Contributing to tantivy-py

Make sure you read this whole document first.

Culture

We encourage contributions of all sizes, from fixing a single typo to adding a major feature. We want to make it as easy as possible for you to contribute, and we will do our best to review and merge your contributions quickly.

To set expectations, this project is currently maintained by a small team of volunteers. This means that it can sometimes take a long time, even months or years in some cases, for a contribution to be reviewed and merged. Your best bet for a quick review and merge is to submit small, focused PRs.

We can work with you to help get your contributions merged. If you have less experience writing software, that is ok. We can work with you to help you with your contributions. We have an expectation that all maintainers and contributors will provide helpful, respectful, friendly, and constructive feedback.

What kind of contributions?

Our primary focus with tantivy-py is to provide a wrapper of the underlying rust crate, tantivy. This means that we try to avoid adding new features to the Python bindings that aren't present in the Rust crate.

If you want to add a new feature in the rust code, please consider contributing it to the Rust crate first. If you want to add a new feature to the Python bindings that isn't present in the Rust crate, please open an issue to discuss it first. In general we would prefer such features to go into a higher level package that depends on tantivy-py, but this is not always possible, so it depends.

When to open issues versus PRs

If you're unsure whether a contribution is desired, please open an issue first to discuss it. This isn't required for clear bug fixes, parity with upstream tantivy features, or very short PRs.

Keep PRs small and focused. Shorter PRs can be reviewed exponentially faster than longer ones. A PR can be as small as fixing a single typo. Don't be shy. We will be very happy to review and merge small PRs, and we will be much less likely to reject them. What is "small"? Here are basic guidelines: - Anything under 100 lines can be checked quickly - Under 500 lines is "medium", and might require some time to review depending on the density and complexity of the changes. - Under 1000 lines is "large" and will likely require a lot of time to review. - Over 1000 lines should be preceded by a discussion about whether the change is desired and how to execute it.

These are very rough guidelines only, not hard rules. Sometimes a larger PR is unavoidable. When that happens, please open an issue to discuss the change before doing the bulk of the work, not after. Maintainers don't want to feel bad about rejecting a huge PR that was a lot of work for the contributor.

If your PR is just an idea and you're looking for feedback, please say so. If you have high confidence in some parts but less in others, please say so. This information is very helpful for reviewers, and the reviewers want to help you. Let them help you.

In the PR, tell us why you want the change.
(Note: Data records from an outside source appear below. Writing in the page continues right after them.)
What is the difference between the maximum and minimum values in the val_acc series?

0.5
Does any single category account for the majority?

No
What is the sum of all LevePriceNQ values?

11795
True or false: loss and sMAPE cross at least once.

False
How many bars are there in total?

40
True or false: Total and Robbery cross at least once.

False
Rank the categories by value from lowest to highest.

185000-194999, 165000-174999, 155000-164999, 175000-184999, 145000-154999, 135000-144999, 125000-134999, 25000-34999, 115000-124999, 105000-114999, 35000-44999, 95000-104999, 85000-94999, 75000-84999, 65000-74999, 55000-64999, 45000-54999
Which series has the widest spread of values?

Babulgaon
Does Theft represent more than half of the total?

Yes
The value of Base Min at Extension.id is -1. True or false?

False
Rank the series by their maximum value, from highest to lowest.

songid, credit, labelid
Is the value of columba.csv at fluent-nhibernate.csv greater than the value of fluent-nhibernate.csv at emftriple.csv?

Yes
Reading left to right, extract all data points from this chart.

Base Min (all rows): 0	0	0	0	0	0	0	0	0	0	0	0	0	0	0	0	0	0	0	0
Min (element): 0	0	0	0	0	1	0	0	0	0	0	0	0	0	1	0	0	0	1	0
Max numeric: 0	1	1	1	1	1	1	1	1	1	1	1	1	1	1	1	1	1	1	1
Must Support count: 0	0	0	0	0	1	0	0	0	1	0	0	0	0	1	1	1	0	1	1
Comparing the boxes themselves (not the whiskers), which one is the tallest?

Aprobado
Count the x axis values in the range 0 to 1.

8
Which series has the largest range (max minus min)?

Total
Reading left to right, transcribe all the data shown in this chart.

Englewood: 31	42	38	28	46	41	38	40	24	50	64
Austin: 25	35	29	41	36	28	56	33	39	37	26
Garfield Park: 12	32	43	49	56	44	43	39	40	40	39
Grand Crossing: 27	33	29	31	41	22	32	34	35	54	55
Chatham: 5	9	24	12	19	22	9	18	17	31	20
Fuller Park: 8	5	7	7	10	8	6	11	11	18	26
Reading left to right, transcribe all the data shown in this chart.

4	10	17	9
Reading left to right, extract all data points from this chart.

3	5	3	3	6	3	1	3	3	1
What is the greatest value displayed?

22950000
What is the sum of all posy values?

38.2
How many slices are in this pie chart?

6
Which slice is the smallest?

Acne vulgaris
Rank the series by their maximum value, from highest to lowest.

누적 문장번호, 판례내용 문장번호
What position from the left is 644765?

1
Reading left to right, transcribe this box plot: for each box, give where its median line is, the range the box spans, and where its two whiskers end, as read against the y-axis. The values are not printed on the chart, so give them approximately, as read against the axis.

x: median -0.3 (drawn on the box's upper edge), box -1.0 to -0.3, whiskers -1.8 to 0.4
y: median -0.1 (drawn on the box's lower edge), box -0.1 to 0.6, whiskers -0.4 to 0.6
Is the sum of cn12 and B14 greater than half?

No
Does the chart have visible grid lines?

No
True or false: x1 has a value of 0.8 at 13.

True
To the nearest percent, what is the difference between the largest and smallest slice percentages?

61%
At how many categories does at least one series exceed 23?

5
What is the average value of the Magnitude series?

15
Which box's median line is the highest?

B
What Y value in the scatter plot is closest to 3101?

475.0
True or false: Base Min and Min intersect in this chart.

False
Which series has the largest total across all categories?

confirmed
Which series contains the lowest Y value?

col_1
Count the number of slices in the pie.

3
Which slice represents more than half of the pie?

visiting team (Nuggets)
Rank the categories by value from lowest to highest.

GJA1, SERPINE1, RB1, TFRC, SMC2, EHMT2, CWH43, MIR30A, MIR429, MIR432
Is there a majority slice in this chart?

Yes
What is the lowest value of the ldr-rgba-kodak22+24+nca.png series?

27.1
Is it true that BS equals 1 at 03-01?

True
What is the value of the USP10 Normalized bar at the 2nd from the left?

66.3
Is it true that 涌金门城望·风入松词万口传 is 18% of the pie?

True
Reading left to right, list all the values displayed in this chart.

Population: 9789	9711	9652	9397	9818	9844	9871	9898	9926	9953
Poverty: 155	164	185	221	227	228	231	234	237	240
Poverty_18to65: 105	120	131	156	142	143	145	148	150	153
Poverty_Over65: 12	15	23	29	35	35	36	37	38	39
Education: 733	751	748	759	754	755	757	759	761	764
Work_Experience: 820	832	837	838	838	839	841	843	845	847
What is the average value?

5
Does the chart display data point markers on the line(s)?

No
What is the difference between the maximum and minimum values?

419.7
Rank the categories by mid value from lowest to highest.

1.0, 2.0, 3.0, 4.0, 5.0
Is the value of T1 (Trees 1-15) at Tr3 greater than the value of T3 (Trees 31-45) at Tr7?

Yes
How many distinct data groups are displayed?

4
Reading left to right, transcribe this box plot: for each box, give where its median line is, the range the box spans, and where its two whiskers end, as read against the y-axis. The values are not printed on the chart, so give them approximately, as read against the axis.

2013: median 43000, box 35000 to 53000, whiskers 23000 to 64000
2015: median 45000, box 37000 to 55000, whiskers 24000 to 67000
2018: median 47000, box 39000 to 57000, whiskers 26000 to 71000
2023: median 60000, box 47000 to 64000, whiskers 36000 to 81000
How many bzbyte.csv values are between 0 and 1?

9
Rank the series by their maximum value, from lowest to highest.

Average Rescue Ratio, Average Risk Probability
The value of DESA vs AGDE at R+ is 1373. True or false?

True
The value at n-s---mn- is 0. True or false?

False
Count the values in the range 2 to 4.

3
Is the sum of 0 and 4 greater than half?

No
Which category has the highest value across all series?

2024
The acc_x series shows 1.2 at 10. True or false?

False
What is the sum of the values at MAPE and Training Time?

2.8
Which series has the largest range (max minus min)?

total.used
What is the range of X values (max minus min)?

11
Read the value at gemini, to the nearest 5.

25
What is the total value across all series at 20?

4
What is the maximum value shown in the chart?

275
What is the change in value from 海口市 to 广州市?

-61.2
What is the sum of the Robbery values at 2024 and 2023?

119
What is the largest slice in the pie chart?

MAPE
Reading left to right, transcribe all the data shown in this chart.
Maintainers always appreciate understanding the high-level motivation behind a change. It may seem obvious, but it always helps us understand what you're aiming for and gives us more opportunities to help.

Documentation PRs

We love documentation PRs.

But beware massive AI-generated documentation PRs. Words are precious and should be used wisely: it takes time for us to review them, and it will take time in the future for users to read them. AI can generate a lot of words very quickly, but that doesn't mean they are all valuable. Your judgement is very important here. Err on the side of brevity and clarity.

As with code PR's, it is better to submit more smaller documentation PRs. If you have a large documentation change, please open an issue to discuss it before doing the work.

AI policy

This repo allows the use of AI tools to assist with PRs, but please pay attention to the following:

  • Disclose AI use. If AI tools beyond simple line-based code completion were used, we really appreciate you indicating how they were used. Which models? What was the workflow? This is not used to criticize your work or view it negatively; we want to help you and ourselves understand how to review the PR.

  • Flag what you don't understand. We will not reject a PR just because you don't understand every line. Some contributors have less experience and AI tools can produce complex code. That's fine. But please indicate which sections you don't understand well and which you do. Let's collaborate on figuring out whether the contribution is valuable and whether it should be added. We would appreciate if you could already have tried to work through all the code to understand the contribution, with the help of AI for example.

  • Don't submit huge AI-generated PRs. AI tools can generate a lot of code very quickly. We will likely reject large AI-generated PRs unless you justify why the PR needs to be that large and demonstrate that you have reviewed all the code and understand all changes in detail. We can easily tell whether your notes and justifications were also generated by AI. We want to help you, but maintainers need to understand the changes being made.